The AhR represents a potential target for suppressing chemical carcinogenesis (40). It was of interest, therefore, to determine whether inhibiting AhR signaling could block UVR-mediated sensitization of cells to B[a]P-induced DNA adduct formation. Interestingly, αNF, an AhR antagonist, blocked UVR-, aTRP-, and FICZ-mediated induction of CYP1A1 and CYP1B1. Consistent with these findings, αNF also blocked the increase in B[a]P-induced DNA adduct formation mediated by pretreatment with UVR or exposure to aTRP or FICZ. Hsp90 is a ubiquitously expressed molecular chaperone that modulates client protein folding and prevents the nonspecific aggregation of unfolded or misfolded proteins (41, 42). The AhR is among the client proteins of Hsp90 that have been linked to carcinogenesis. Inhibitors of Hsp90 suppress levels of multiple client proteins including the AhR (33, 42). Consistent with findings in another recent study (33), treatment with 17-AAG, a synthetic inhibitor of Hsp90, led to a rapid reduction in amounts of the AhR. 17-AAG also suppressed UVR-, aTRP-, and FICZ-mediated induction of CYP1A1 and CYP1B1 and the sensitization of HaCaT cells to B[a]P-induced DNA adduct formation. The TRP photoproduct FICZ has been suggested to be an endogenous physiologic ligand of the AhR (38). Metabolites of FICZ have been detected in human urine, raising the possibility that exposure to UVR may have systemic effects on AhR-dependent gene expression and possibly carcinogenesis. Hence, we also carried out experiments with MSK-Leuk1 cells, a cellular model of oral leukoplakia. Exposure to tobacco smoke, a source of PAH, is the major risk factor for oral carcinogenesis. Similar to the findings in HaCaT cells, pretreatment of MSK-Leuk1 cells with αNF or 17-AAG blocked FICZ-mediated induction of CYP1A1 and CYP1B1, and suppressed the increased sensitivity to B[a]P-induced DNA adduct formation.

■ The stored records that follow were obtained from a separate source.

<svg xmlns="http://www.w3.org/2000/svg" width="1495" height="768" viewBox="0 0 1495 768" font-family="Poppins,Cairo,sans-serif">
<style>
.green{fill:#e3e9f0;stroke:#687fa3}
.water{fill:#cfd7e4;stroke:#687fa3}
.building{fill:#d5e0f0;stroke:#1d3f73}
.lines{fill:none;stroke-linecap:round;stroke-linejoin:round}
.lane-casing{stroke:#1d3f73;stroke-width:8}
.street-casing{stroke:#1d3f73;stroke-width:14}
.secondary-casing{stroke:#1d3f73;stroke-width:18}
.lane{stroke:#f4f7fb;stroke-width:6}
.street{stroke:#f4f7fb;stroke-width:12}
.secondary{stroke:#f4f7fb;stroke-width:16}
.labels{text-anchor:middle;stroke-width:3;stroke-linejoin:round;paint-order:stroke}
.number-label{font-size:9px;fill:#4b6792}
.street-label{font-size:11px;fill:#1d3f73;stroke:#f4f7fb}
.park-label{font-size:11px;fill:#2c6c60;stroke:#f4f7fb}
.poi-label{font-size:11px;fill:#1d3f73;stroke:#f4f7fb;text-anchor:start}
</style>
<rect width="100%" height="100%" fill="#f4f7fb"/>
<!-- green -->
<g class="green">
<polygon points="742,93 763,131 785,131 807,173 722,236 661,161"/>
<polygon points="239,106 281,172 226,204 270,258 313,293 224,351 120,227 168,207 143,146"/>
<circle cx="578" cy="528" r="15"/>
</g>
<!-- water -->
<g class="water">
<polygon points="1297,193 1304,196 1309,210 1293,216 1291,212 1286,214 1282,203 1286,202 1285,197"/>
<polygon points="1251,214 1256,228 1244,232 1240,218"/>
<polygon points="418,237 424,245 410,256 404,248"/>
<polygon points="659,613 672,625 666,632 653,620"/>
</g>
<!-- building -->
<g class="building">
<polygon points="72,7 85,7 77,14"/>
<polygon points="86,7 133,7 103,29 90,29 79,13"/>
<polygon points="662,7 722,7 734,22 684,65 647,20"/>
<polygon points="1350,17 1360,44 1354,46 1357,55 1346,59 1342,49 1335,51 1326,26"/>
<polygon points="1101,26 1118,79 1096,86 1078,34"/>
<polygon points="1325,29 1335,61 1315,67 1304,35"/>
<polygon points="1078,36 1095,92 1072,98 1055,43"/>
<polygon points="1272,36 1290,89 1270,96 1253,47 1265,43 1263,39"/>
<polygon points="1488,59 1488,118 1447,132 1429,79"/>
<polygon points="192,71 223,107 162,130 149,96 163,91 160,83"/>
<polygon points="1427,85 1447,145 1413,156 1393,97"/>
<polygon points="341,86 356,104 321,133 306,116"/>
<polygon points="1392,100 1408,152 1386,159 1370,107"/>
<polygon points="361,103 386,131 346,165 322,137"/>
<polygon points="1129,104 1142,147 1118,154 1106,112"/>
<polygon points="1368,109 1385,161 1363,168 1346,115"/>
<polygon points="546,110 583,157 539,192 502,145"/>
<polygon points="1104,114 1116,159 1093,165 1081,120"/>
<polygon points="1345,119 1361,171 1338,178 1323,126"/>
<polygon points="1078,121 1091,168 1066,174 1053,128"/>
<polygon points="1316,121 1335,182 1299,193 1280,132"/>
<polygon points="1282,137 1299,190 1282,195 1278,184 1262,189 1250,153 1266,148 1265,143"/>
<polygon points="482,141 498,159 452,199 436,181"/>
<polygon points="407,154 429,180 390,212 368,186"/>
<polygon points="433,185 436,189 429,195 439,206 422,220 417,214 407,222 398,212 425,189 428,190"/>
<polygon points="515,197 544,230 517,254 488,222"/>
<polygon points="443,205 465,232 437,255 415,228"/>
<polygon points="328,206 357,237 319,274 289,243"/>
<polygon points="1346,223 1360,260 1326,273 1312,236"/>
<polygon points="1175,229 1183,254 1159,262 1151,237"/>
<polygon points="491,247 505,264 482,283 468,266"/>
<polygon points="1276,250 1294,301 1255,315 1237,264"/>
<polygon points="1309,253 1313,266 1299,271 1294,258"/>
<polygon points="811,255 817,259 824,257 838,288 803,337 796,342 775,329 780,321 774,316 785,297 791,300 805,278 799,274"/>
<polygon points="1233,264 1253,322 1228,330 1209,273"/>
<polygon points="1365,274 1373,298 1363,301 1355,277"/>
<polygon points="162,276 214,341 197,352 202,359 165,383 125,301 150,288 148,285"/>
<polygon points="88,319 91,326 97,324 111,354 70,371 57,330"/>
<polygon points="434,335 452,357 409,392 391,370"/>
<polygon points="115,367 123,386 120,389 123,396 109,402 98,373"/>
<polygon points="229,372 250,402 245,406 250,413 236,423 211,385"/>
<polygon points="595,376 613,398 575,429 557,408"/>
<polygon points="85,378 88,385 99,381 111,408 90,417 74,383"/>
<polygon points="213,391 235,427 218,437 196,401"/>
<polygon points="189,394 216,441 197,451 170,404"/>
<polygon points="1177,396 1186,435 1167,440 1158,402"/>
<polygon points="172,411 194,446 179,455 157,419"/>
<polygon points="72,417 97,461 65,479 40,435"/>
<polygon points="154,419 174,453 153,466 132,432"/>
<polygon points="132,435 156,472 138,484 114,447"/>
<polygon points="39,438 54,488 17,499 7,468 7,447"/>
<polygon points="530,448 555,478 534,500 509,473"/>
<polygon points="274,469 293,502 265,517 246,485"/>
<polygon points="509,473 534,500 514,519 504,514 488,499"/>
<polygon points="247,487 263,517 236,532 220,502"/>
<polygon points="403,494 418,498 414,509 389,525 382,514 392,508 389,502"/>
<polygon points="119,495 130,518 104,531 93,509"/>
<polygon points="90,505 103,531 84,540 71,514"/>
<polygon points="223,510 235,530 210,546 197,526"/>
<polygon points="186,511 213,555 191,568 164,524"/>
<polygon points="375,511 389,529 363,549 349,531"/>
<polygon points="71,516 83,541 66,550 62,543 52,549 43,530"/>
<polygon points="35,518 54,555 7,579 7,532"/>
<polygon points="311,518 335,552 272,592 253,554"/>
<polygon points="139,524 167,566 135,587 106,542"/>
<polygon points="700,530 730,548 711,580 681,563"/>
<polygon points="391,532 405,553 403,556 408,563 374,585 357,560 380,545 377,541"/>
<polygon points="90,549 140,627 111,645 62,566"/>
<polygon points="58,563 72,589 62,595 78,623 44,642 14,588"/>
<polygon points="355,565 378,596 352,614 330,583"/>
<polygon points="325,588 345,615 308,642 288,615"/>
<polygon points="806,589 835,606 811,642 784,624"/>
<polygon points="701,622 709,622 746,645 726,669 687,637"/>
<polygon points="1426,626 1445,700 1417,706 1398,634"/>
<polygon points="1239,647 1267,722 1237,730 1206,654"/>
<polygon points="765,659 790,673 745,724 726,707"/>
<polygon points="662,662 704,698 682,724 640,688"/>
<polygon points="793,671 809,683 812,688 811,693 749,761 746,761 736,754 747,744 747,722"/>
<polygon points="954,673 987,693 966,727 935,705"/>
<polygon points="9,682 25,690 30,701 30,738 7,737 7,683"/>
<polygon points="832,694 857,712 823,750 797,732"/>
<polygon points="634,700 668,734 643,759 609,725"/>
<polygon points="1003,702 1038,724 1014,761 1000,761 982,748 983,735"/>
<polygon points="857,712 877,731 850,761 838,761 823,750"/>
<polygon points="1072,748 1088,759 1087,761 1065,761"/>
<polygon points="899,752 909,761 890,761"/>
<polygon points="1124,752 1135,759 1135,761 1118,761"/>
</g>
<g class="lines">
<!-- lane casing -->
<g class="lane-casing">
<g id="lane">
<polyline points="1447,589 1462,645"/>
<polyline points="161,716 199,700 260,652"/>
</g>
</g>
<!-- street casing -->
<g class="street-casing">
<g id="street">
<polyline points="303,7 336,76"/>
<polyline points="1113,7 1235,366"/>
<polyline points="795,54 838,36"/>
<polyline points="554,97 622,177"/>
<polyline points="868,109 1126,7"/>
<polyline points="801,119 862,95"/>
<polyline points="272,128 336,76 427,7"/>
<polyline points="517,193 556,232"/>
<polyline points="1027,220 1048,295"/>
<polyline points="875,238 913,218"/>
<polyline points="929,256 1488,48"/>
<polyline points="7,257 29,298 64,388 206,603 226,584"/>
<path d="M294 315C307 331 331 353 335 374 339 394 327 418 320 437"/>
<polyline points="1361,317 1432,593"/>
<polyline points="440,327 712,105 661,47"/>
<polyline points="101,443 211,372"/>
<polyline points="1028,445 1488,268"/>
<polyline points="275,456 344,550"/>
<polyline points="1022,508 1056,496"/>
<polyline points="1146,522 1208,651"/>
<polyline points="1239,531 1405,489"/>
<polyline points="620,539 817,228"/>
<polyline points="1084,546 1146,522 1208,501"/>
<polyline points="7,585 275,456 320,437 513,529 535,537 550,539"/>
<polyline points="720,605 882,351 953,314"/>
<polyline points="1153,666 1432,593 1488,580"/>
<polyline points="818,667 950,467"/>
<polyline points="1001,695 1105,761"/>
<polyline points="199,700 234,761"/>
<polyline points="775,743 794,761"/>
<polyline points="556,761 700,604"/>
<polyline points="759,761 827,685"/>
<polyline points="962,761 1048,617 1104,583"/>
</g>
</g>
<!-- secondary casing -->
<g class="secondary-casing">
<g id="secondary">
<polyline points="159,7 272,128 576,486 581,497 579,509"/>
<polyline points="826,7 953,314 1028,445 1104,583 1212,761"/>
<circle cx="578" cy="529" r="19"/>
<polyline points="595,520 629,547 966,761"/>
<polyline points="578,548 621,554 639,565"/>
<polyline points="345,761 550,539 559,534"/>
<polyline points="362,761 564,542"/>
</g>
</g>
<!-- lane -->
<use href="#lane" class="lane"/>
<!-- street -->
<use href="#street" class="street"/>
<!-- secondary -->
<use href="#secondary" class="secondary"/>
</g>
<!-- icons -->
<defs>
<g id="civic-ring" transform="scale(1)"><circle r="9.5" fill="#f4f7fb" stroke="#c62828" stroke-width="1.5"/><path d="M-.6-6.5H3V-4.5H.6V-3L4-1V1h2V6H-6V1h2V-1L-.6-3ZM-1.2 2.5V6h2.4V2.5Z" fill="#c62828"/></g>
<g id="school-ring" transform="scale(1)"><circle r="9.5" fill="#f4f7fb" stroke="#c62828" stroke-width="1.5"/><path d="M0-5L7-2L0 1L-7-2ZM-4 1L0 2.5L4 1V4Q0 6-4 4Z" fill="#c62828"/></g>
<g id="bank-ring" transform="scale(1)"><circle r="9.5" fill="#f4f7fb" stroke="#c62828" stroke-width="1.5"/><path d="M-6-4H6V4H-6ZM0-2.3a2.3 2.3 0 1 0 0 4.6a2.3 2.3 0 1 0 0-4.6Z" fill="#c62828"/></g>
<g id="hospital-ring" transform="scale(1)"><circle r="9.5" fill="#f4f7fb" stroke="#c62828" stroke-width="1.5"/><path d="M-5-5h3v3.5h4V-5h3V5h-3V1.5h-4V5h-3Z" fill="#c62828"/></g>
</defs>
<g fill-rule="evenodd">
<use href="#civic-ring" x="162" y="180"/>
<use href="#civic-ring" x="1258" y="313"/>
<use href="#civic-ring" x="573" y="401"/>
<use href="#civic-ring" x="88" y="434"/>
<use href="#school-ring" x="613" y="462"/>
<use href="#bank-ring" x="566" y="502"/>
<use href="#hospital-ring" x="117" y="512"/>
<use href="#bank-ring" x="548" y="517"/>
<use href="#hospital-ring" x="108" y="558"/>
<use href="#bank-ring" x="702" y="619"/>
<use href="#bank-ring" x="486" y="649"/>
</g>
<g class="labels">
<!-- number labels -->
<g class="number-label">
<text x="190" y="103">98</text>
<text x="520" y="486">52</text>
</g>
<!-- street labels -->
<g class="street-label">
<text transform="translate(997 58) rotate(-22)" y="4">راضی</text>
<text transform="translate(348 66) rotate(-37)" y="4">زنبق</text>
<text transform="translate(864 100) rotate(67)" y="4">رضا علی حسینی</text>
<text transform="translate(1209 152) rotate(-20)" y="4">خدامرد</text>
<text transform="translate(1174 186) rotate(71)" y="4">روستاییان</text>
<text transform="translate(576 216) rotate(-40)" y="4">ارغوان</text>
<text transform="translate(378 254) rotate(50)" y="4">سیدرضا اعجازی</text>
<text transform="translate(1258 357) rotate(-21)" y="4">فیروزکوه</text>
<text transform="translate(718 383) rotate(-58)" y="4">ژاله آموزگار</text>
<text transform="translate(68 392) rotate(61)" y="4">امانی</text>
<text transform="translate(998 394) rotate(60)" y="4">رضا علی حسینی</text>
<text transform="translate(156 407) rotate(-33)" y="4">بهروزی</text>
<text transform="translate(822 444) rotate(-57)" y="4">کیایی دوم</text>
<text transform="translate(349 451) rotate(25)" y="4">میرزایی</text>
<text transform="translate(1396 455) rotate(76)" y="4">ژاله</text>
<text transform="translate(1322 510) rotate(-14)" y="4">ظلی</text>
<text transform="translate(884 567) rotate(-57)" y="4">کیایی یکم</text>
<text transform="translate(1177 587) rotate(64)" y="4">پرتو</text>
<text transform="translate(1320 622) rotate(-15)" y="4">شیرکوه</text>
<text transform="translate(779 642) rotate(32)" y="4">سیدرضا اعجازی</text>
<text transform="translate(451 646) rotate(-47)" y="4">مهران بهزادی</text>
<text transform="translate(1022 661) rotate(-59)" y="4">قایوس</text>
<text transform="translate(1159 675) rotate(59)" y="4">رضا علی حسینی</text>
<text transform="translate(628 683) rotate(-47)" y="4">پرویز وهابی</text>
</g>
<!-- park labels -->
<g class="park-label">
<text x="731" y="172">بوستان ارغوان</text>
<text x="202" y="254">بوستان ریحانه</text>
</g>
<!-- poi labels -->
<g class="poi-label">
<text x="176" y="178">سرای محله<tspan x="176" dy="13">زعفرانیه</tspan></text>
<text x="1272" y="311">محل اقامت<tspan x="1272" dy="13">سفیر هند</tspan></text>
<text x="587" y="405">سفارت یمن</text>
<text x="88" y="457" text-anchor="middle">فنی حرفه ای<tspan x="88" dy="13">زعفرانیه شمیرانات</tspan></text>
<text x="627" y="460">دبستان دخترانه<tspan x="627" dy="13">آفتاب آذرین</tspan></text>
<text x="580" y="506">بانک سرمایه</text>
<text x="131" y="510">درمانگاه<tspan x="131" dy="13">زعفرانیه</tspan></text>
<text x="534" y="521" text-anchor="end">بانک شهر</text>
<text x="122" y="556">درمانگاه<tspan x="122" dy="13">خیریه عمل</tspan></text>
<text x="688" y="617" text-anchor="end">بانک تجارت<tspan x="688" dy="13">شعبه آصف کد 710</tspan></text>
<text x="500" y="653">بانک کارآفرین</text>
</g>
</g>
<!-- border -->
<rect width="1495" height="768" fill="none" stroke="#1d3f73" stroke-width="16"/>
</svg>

Based on our results, it seems predictable that suppressing UVR- and FICZ-mediated induction of CYP1A1 and CYP1B1, carcinogen-activating enzymes, should reduce the formation of DNA adducts and inhibit carcinogenesis. However, there is evidence that this may not be the case in vivo. Pretreatment of rats with PAH led to reduced tissue levels of orally administered B[a]P because of enhanced metabolism (43). Additionally, studies with CYP1A1 and CYP1B1 knockout mice have suggested that these proteins protect against B[a]P toxicity because in their absence, levels of DNA adducts are increased (44–46). Lastly, some models of PAH-induced carcinogenesis suggest that activation of AhR signaling may protect against the carcinogenic effects of PAH (47, 48). The magnitude of tissue-specific expression of the CYP1A1 and CYP1B1 enzymes may regulate sensitivity to B[a]P toxicity and perhaps carcinogenicity (46). Given the potential limitations of our in vitro findings, additional preclinical studies involving animal models are warranted to determine whether UVR sensitizes the skin to PAH-induced DNA adduct formation, mutagenesis, and carcinogenesis. If so, it will be worthwhile to determine whether either AhR antagonists or inhibitors of Hsp90 possess chemopreventive properties. The results of the current study suggest the possibility that topical administration of agents that target the AhR may reduce the risk of carcinogenesis induced by combined exposure to UVR and tobacco smoke.

No potential conflicts of interest were disclosed.

We thank Dr. Silvia Diani-Moore for preparing the aTRP solution used in this article.